— Task prompt —
If a line in the entries includes "then", show that line.
* * * * * * *
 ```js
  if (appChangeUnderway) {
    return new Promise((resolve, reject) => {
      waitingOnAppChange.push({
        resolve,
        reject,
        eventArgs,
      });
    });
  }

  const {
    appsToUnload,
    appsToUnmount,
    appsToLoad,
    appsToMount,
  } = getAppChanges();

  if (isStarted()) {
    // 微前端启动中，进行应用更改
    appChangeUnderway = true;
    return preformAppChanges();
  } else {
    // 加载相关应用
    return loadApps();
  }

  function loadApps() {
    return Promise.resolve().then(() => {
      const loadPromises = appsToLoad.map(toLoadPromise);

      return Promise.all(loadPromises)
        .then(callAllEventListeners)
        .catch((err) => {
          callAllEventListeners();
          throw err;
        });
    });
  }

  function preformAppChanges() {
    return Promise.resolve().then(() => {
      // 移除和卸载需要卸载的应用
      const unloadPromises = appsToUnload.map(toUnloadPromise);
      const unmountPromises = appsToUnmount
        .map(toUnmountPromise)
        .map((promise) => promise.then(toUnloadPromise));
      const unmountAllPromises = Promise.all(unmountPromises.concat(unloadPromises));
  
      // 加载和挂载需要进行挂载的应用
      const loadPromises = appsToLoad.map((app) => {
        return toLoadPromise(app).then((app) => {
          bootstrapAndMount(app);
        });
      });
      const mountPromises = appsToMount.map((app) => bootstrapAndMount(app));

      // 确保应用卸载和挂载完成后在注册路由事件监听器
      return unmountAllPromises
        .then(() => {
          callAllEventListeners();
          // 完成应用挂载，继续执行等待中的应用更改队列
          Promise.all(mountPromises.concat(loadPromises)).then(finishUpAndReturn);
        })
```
* * * * * * *
— Answer area —
    return Promise.resolve().then(() => {
        .then(callAllEventListeners)
    return Promise.resolve().then(() => {
        .map((promise) => promise.then(toUnloadPromise));
        return toLoadPromise(app).then((app) => {
        .then(() => {
          Promise.all(mountPromises.concat(loadPromises)).then(finishUpAndReturn);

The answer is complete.